QUINTO .- En el último de los motivos impugnatorios en relación a la resolución de la Dirección General de 28 de enero de 2011 se vuelve a insistir en la improcedencia de adoptar simultáneamente las medidas acordadas y que ellos no pueden ser requeridos para el restablecimiento de la cubierta; respecto de lo que basta con remitirse a lo antes expuesto. Añadiéndose ahora por los recurrentes, también sin fundamento, que no es exigible el restablecimiento de la cubierta porque en el reparo técnico, al ocuparse de las escaleras, no se establece la obligación de cierre de la azotea y no existe previsión normativa que exija que las terrazas de las viviendas sean cerradas. Y carece de fundamento porque lo que se trata es del acomodamiento de las viviendas al proyecto que obtuvo la calificación, de ahí que en la resolución se les requiera -de no obtener la legalización, como así ha sido, por no haberla tan siquiera llegado a solicitar- a restaurar la cubierta del edificio 'tal como fue calificado definitivamente', cerrando los accesos desde su vivienda. Y que los huecos existían en el momento de la calificación viene a avalarlo el presupuesto aportado por los recurrentes para la ejecución de las escaleras en el que se incluye 'apertura y formación de hueco de escalera'.

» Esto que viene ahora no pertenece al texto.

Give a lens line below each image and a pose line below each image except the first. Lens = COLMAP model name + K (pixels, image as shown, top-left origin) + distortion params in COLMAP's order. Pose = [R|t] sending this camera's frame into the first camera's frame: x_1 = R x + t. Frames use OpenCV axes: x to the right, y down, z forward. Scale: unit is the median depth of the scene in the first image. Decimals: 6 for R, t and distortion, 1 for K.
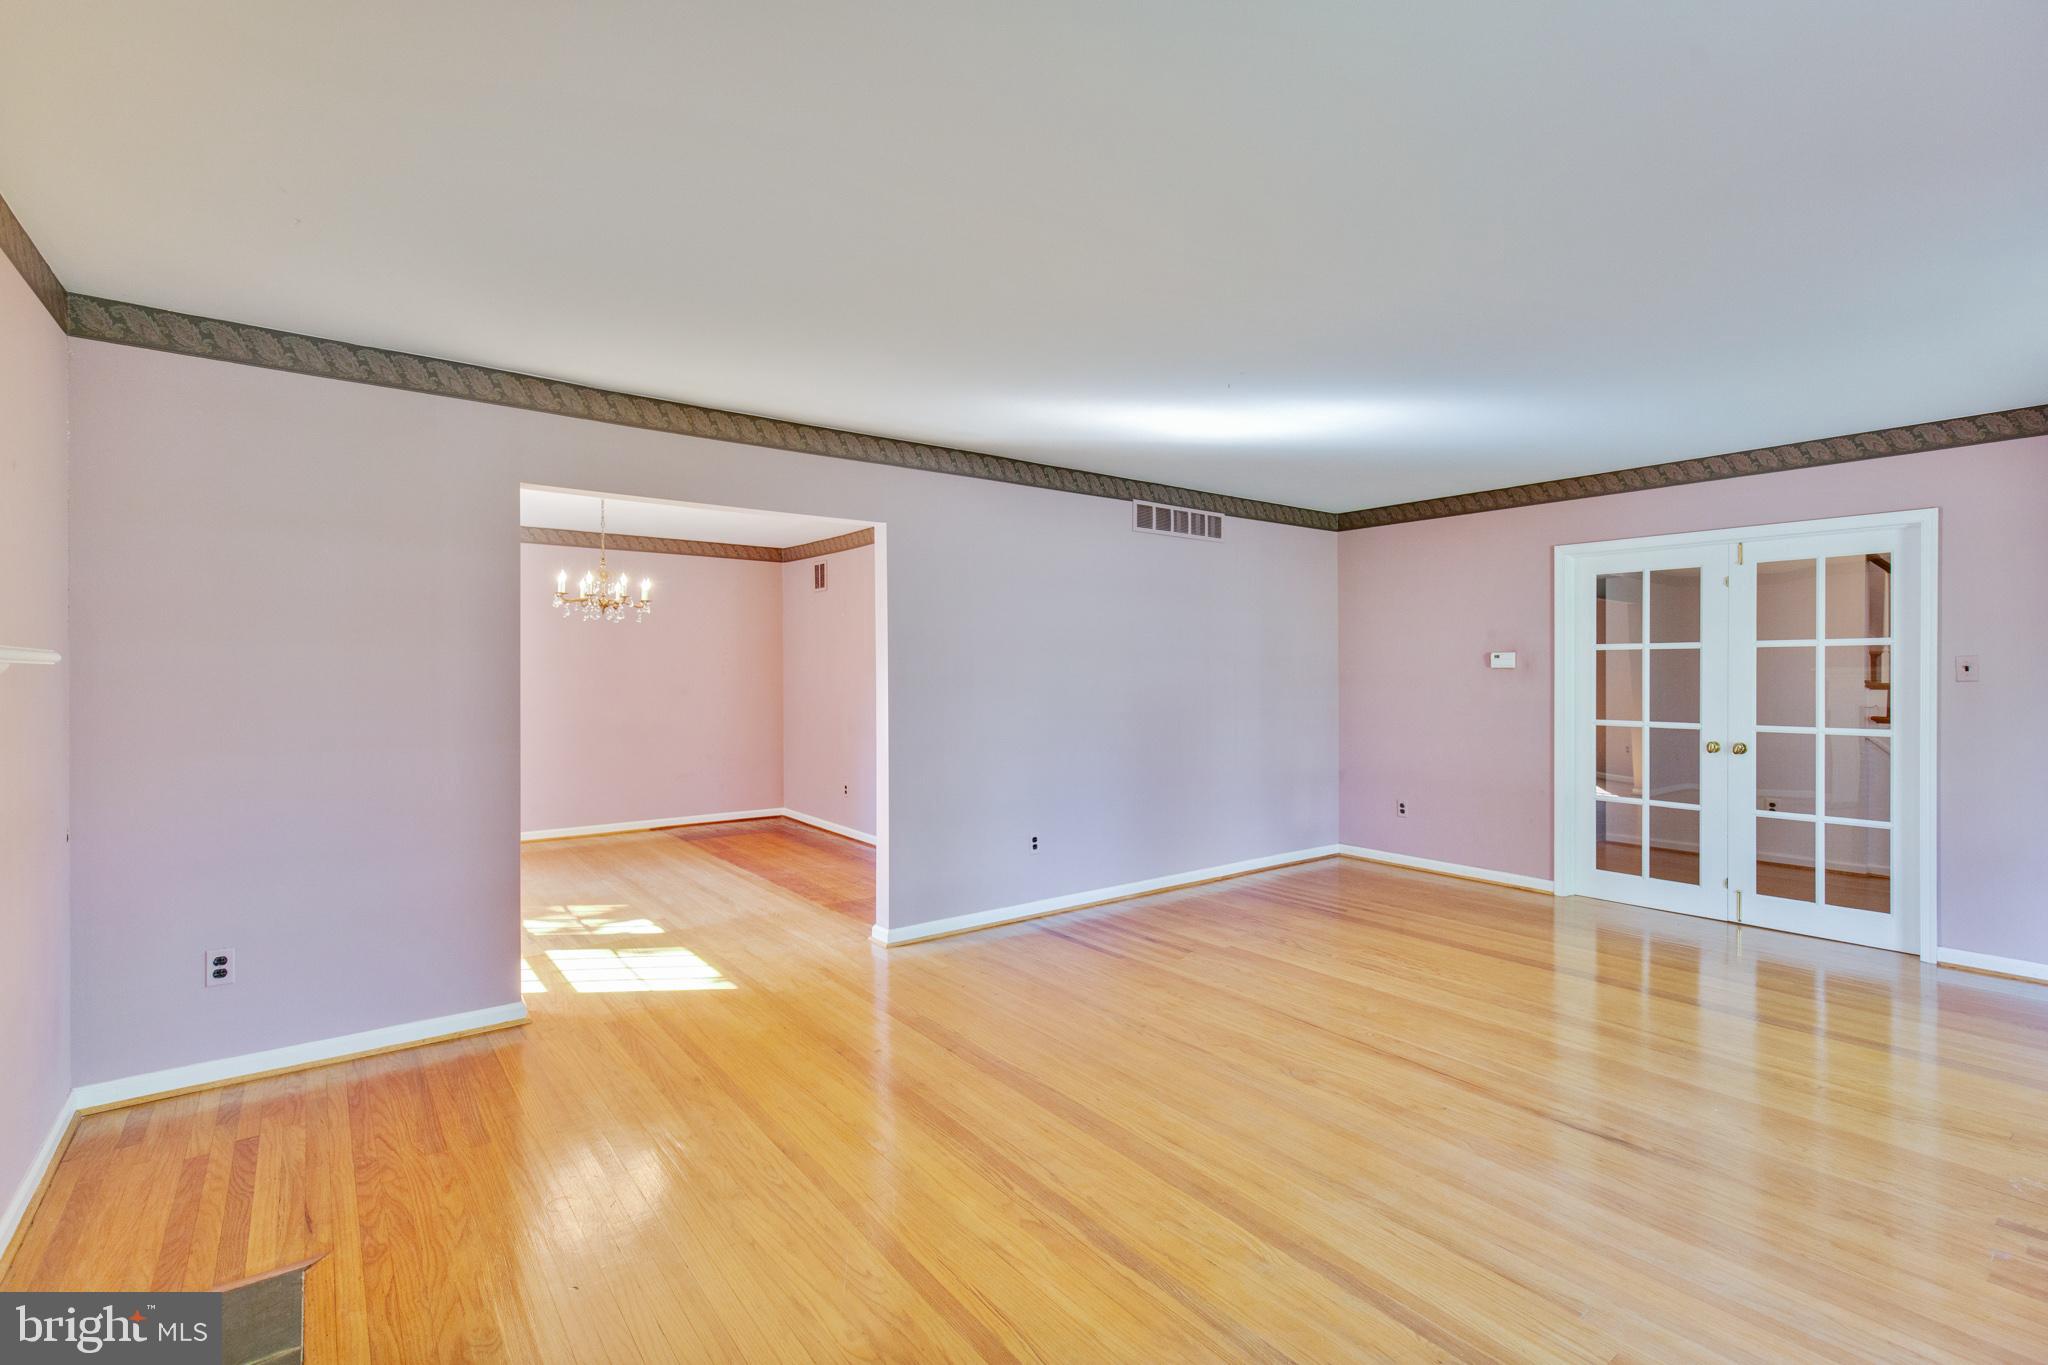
lens RADIAL K [[918.5, 0, 1024.0], [0, 918.5, 682.5], [0, 0, 1]] dist [0.007620, 0.000144]
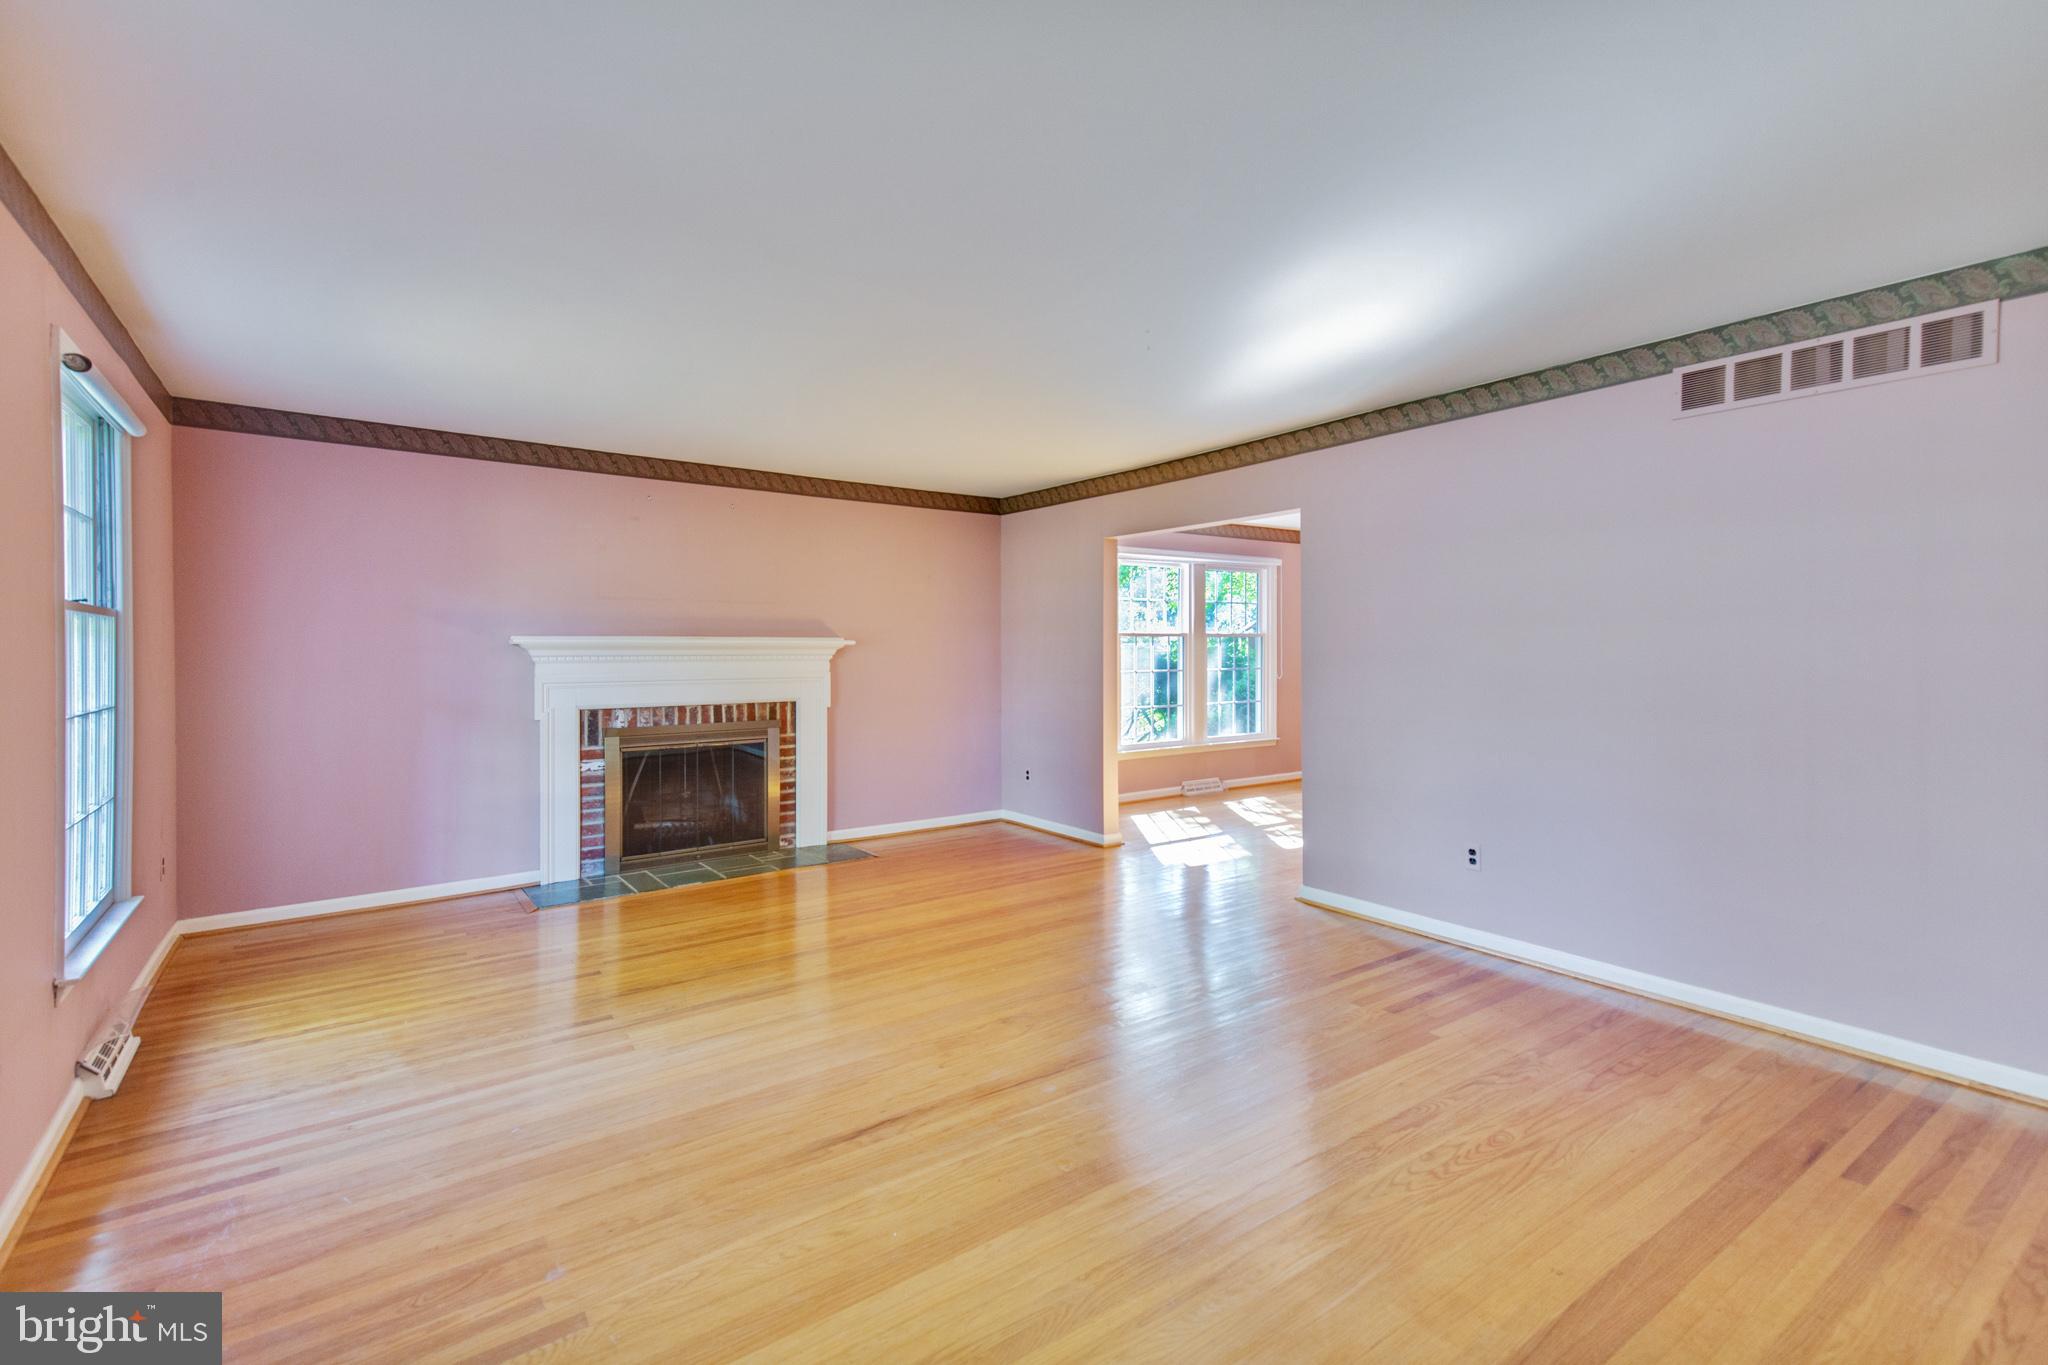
lens RADIAL K [[926.2, 0, 1023.6], [0, 926.2, 654.2], [0, 0, 1]] dist [0.002382, 0.000140]
pose [[-0.041806, 0.008465, -0.999090, 0.896233], [-0.006356, 0.999942, 0.008738, -0.008556], [0.999106, 0.006716, -0.041750, 0.678263]]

SEXTO .- Finalmente, por lo que se refiere a las resoluciones por las que, en instancia y posterior confirmación en alzada, se les impuso una primera multa coercitiva al amparo del transcrito artículo 40 -y del 61 al que se remite-, basan los recurrentes la nulidad de las mismas en la de las resoluciones que con aquellas se pretenden hacer cumplir; y, efectivamente, de haberse anulado -lo que no ha sido así- hubiera determinado la anulación de las dictadas en su ejecución. A lo que añaden que las resoluciones sancionadoras se fundan en la falta de interposición de recurso contencioso contra la resolución principal, lo que no podemos reconocer. Ciertamente, en ellas se hace alusión a que había transcurrido el plazo para la interposición del recuso contencioso -sin duda porque no se tenía en esos momentos constancia de la interposición-, sin embargo la razón determinante para la imposición no es otra que la de no haber sido solicitada la legalización de las obras ante el Servicio Provincial de Obras Públicas, Urbanismo y Transportes y, según el informe técnico que se cita, no haberse procedido a restaurar la cubierta del edificio cerrando el hueco de acceso abierto desde las viviendas. Así se aclara en la resolución de alzada al argumentar que la imposición de las multas se fundamenta en el incumplimiento de la resolución de 28 de enero de 2011, y en la ejecutividad de los actos administrativos con cita de los artículos 56, 57 y 111, con independencia de la interposición del recurso. Lo que unido a que en las fechas en las que dictaron tales resoluciones no se había llegado a interesar la suspensión de tal ejecutividad -lo que se produjo con posterioridad- determina igualmente su confirmación.

SÉPTIMO .- De conformidad con lo dispuesto en el artículo 139 de la Ley Jurisdiccional , procede imponer las costas a los recurrentes, dada la temeridad que es de apreciar en su actuación, interponiendo los recursos y manteniéndolos hasta el final, sosteniendo la nulidad de la actuación recurrida con argumentos, por lo expuesto en los anteriores fundamentos, carentes de consistencia; si bien al amparo de la facultad prevista en el apartado tercero de dicho artículo, se determina que el importe de las mismas no podrá rebasar la cantidad de 1.500 euros.

Fallo

PRIMERO.-Desestimamos los recursos contencioso-administrativos acumulados número 432 de 2011 y 38 de 2012, interpuestos por D. Clemente , DOÑA. Tamara , D. Eutimio y D. Gregorio , contra la resolución referida en el encabezamiento de la presente sentencia.

SEGUNDO.-Imponemos las costas de los presentes recursos a los recurrentes, con el límite establecido en el último fundamento de esta resolución.

Así, por esta nuestra sentencia, de la que se llevará testimonio a los autos principales, lo pronunciamos, mandamos y firmamos.